His death leaves Gahan and Gore as the only permanent members.

Fletcher’s musical peers paid tribute to him as news of his death spread.

“His keyboard sounds not only shaped the sonic approach of Depeche Mode, but also changed the direction of Techno, EDM, Downtempo, Triphop and Electronica. Crucial loss,” Living Color guitarist Vernon Reid tweeted.

The Pet Shop Boys said on Twitter that he was “a warm, friendly, funny person who loved electronic music”.

Orchestral Maneuvers in the Dark tweeted that he was a “beautiful person in an amazing band”.

The eldest of four siblings, Fletcher was born in Basildon and grew up in Nottingham, England.

He became childhood friends with Clarke and with singer Alison Moyet, who would form Yazoo (known as Yaz in the US) with Clarke after leaving Depeche Mode.

“Since we were 10,” Moyet tweeted Thursday. “Same subdivision. Classmates to tag classmates. He who kept faith with all the old band and they with him. It doesn’t calculate. Fletch. I have no words.”

As teenagers, Fletcher and Clarke formed the short-lived group “No Romance”.

Together with Gore, whom Fletcher met in a Basildon pub in 1980, they formed the trio Composition of Sound, all three playing synthesizers.
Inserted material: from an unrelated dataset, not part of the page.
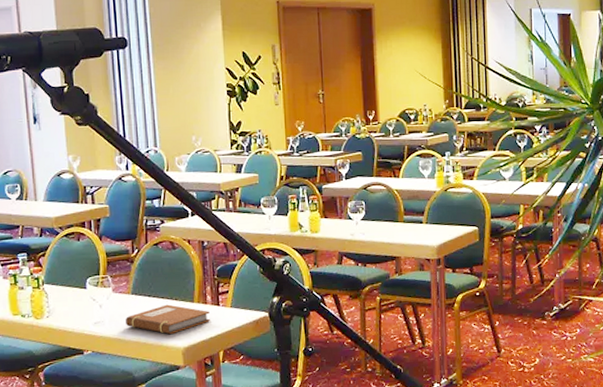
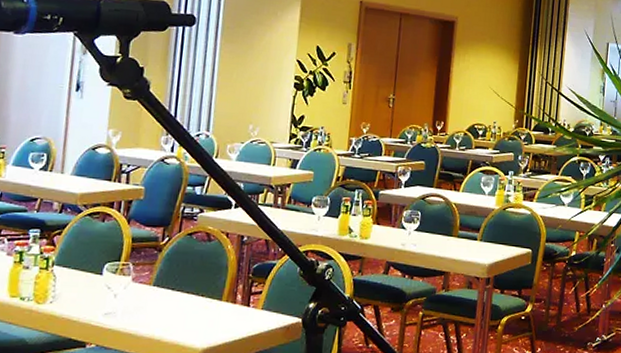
notebook: present [126,304,210,334] -> none [141,300,238,333]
Gahan was recruited into the group later that year, and the name was changed to Depeche Mode.

Fletcher would remain with the band until his death, although reported problems with depression in 1994 prompted him to be absent from part of a tour.

He launched his own label, Toast Hawaii, in 2002, releasing an album by CLIENT.

Fletcher would play DJ sets at the band’s live shows, which he continued to do at festivals and clubs after he and CLIENT parted ways.

Fletcher is survived by his wife of nearly 30 years, Gráinne Mullan, and their children Megan and Joe.